Умирал сосед по дому: м. рождения – Даугавпилс, г. рождения – четвертый. Посылать за смертью «скорую»! Я бегу в аптеку – вниз. Кислородная подушка, запах камфоры и свечи. «Может, что-то съел на ужин?» «У кого-нибудь есть спички?!» Гимн заканчивает вечер. За окном слезам не верят, только снегу. Материк недвижим, от пепла серый. Или от небесной пыли. И одна звезда горит. Станция метро закрыта. С непокрытой головой, в форме статуя у входа, невзирая на погоду, шлёт колонны на убой. Там по мокрой мостовой, по Кольцу вели когда-то немцев пленных поутру в глинистый, бездонный кратер строить дом, где ПТУ, где дежурная аптека пахнет йодом и судьбой, где в апреле пахнет снегом, и на перекрёстке века замерзает постовой.

* * *

Смеркается. Совсем стемнело. Долина жизни как пейзаж Куинджи.
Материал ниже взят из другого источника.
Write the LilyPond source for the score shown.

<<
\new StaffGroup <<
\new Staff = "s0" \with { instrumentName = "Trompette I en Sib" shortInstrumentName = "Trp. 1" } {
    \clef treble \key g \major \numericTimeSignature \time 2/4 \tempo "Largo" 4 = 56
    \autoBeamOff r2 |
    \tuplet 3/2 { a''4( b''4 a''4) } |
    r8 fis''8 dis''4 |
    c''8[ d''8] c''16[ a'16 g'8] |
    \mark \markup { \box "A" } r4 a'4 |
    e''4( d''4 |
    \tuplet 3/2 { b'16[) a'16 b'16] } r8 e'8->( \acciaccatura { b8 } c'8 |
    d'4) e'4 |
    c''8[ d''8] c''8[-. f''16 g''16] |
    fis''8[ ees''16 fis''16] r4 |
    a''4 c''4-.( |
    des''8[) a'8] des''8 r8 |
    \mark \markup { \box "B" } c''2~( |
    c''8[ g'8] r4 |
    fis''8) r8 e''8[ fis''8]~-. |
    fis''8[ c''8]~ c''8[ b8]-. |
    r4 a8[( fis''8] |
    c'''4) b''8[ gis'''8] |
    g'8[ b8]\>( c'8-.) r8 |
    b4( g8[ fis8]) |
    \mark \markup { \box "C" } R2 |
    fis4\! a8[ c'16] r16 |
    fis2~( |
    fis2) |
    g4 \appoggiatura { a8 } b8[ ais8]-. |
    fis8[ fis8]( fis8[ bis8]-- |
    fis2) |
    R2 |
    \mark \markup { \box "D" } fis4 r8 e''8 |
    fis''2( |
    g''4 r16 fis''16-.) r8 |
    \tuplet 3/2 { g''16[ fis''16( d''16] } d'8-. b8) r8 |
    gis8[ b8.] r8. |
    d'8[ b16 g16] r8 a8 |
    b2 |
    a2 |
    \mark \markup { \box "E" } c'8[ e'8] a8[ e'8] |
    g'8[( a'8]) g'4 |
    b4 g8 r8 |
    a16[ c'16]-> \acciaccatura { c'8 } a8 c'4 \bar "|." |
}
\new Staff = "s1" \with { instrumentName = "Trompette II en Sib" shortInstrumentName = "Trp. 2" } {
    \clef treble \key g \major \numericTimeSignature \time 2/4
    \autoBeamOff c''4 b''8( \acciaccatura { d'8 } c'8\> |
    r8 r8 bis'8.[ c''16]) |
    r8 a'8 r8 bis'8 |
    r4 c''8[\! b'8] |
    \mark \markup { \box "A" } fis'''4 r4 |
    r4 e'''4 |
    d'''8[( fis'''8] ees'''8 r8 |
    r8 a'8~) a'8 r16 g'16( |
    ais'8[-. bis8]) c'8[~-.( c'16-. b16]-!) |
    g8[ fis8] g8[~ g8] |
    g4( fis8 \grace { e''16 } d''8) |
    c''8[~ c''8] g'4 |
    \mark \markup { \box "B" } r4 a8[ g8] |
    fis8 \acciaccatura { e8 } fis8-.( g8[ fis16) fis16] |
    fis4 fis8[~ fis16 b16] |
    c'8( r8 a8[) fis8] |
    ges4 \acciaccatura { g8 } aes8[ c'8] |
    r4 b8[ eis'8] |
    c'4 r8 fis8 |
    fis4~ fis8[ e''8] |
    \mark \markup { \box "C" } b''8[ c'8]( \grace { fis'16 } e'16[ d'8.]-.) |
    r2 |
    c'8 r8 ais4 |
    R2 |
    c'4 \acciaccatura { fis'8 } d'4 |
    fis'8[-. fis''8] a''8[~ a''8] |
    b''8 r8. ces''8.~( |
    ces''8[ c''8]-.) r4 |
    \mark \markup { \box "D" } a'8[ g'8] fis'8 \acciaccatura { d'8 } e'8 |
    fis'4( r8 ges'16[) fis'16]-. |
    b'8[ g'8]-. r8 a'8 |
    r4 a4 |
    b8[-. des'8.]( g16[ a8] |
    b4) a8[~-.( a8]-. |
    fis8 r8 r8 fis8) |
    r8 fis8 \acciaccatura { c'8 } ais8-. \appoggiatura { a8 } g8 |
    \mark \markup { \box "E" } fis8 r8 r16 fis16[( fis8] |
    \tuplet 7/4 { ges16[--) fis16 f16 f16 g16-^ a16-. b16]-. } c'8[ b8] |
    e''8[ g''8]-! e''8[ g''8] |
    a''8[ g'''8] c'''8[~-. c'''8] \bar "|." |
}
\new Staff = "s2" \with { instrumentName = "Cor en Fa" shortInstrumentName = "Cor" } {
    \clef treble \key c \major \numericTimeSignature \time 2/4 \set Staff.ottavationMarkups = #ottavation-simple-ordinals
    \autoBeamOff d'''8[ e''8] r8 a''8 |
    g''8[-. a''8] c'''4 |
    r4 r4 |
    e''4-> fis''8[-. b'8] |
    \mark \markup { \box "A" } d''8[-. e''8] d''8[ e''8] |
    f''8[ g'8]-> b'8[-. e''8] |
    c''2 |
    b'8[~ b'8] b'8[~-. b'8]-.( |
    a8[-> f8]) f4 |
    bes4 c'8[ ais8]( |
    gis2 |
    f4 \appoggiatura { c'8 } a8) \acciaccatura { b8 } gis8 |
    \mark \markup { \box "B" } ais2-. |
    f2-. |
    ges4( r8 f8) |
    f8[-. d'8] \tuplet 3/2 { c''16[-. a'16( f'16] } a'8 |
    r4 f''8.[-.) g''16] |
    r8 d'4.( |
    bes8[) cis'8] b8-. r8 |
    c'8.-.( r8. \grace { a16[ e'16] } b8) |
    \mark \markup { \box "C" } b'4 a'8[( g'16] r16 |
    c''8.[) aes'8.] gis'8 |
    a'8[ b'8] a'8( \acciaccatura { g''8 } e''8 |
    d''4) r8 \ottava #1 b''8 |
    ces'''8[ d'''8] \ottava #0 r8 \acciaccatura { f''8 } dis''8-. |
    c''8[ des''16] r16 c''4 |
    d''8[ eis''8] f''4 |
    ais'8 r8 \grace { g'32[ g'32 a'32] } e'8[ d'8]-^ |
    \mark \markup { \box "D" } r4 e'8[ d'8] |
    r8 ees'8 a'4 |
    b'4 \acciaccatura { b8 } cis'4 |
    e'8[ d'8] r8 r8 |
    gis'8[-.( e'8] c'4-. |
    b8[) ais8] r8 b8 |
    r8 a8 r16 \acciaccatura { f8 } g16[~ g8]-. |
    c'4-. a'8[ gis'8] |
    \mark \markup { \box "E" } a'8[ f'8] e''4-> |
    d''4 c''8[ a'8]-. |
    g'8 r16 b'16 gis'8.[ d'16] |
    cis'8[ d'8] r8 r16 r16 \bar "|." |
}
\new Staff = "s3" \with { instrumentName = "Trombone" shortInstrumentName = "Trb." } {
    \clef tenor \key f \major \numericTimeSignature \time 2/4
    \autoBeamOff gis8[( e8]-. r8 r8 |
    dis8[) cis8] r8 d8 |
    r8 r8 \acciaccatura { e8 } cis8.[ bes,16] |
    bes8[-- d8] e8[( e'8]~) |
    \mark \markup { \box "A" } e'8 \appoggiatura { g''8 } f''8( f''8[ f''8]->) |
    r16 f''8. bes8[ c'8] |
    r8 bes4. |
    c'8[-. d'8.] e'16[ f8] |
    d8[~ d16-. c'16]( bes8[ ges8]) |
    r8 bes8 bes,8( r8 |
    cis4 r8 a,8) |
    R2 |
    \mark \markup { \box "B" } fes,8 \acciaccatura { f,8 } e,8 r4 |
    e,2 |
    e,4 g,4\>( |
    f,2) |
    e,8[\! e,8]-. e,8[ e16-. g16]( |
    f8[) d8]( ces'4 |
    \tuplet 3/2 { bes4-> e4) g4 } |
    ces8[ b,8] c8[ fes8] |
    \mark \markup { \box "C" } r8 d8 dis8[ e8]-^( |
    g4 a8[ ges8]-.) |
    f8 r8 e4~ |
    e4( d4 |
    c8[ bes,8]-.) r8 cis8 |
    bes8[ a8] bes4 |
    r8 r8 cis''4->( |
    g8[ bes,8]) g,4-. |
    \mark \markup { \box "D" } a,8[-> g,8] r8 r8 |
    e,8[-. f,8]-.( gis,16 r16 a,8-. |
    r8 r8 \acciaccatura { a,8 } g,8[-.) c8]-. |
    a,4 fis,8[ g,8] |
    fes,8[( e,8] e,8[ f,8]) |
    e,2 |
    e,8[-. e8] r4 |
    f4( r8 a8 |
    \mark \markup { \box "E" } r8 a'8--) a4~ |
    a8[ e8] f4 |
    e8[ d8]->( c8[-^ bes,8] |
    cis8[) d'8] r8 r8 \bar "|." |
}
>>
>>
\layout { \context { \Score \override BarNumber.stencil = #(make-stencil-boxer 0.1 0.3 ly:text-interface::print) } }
Луна покрыла местность чёрным мелом. Не видно флоры, фауны не слышно. Рыбки уснули в саду, птички заснули в пруду. Страшно без джина и тоника грешникам в скучном аду. A четырём алкоголикам — славно в Нескучном саду. Я и сам в таком же положении. Скушно, девушки! Где же вы, светлые? Детства слепое телодвижение перетекает в забвение нежное, с давнего Севера в сторону южную. Там вечерами течёт чаепитие. Я уже шаг этот сделал последний. Это такие места, где пришельцы, прошелестев сквозь пальцы событий, из-за стола исчезают бесследно.